__EXERCISE DIRECTIONS__
Repeat every record below exactly as it appears.

__ENTRIES SUPPLIED__

┄┄┄┄┄┄┄┄┄┄┄┄┄┄┄┄┄┄┄┄

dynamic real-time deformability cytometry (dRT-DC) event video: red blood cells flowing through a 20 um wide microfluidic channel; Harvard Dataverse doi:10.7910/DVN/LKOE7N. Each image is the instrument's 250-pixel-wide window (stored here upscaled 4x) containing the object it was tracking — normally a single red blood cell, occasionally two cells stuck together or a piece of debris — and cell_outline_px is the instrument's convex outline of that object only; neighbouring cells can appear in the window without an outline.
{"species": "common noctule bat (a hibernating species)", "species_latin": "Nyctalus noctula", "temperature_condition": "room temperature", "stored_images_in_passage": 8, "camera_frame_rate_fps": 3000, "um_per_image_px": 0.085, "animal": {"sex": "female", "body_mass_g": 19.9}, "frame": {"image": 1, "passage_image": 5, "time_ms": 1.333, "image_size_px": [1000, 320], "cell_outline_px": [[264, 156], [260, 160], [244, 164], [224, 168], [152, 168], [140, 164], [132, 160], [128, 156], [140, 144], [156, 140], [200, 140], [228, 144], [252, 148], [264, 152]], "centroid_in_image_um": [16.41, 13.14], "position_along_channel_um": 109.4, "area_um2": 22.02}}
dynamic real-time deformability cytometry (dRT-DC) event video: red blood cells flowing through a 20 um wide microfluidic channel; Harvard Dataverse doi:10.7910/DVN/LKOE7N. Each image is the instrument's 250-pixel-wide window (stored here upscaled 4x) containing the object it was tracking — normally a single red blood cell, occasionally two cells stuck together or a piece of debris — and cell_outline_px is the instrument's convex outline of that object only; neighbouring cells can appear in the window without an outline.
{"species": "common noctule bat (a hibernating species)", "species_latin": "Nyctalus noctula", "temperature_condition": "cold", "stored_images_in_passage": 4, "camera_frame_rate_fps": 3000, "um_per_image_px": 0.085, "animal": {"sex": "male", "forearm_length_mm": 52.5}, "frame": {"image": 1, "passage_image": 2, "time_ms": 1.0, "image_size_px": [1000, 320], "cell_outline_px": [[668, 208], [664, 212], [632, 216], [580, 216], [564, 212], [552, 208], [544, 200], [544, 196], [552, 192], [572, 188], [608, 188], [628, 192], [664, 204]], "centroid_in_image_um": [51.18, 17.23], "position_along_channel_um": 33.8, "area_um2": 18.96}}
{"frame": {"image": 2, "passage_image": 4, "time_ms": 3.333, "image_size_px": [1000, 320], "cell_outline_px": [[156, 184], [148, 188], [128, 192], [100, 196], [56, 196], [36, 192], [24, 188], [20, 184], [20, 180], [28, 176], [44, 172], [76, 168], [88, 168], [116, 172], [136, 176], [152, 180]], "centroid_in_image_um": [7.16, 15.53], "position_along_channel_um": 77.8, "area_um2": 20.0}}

┄┄┄┄┄┄┄┄┄┄┄┄┄┄┄┄┄┄┄┄

__TASK ANSWER__
dynamic real-time deformability cytometry (dRT-DC) event video: red blood cells flowing through a 20 um wide microfluidic channel; Harvard Dataverse doi:10.7910/DVN/LKOE7N. Each image is the instrument's 250-pixel-wide window (stored here upscaled 4x) containing the object it was tracking — normally a single red blood cell, occasionally two cells stuck together or a piece of debris — and cell_outline_px is the instrument's convex outline of that object only; neighbouring cells can appear in the window without an outline.
{"species": "common noctule bat (a hibernating species)", "species_latin": "Nyctalus noctula", "temperature_condition": "room temperature", "stored_images_in_passage": 8, "camera_frame_rate_fps": 3000, "um_per_image_px": 0.085, "animal": {"sex": "female", "body_mass_g": 19.9}, "frame": {"image": 1, "passage_image": 5, "time_ms": 1.333, "image_size_px": [1000, 320], "cell_outline_px": [[264, 156], [260, 160], [244, 164], [224, 168], [152, 168], [140, 164], [132, 160], [128, 156], [140, 144], [156, 140], [200, 140], [228, 144], [252, 148], [264, 152]], "centroid_in_image_um": [16.41, 13.14], "position_along_channel_um": 109.4, "area_um2": 22.02}}
dynamic real-time deformability cytometry (dRT-DC) event video: red blood cells flowing through a 20 um wide microfluidic channel; Harvard Dataverse doi:10.7910/DVN/LKOE7N. Each image is the instrument's 250-pixel-wide window (stored here upscaled 4x) containing the object it was tracking — normally a single red blood cell, occasionally two cells stuck together or a piece of debris — and cell_outline_px is the instrument's convex outline of that object only; neighbouring cells can appear in the window without an outline.
{"species": "common noctule bat (a hibernating species)", "species_latin": "Nyctalus noctula", "temperature_condition": "cold", "stored_images_in_passage": 4, "camera_frame_rate_fps": 3000, "um_per_image_px": 0.085, "animal": {"sex": "male", "forearm_length_mm": 52.5}, "frame": {"image": 1, "passage_image": 2, "time_ms": 1.0, "image_size_px": [1000, 320], "cell_outline_px": [[668, 208], [664, 212], [632, 216], [580, 216], [564, 212], [552, 208], [544, 200], [544, 196], [552, 192], [572, 188], [608, 188], [628, 192], [664, 204]], "centroid_in_image_um": [51.18, 17.23], "position_along_channel_um": 33.8, "area_um2": 18.96}}
{"frame": {"image": 2, "passage_image": 4, "time_ms": 3.333, "image_size_px": [1000, 320], "cell_outline_px": [[156, 184], [148, 188], [128, 192], [100, 196], [56, 196], [36, 192], [24, 188], [20, 184], [20, 180], [28, 176], [44, 172], [76, 168], [88, 168], [116, 172], [136, 176], [152, 180]], "centroid_in_image_um": [7.16, 15.53], "position_along_channel_um": 77.8, "area_um2": 20.0}}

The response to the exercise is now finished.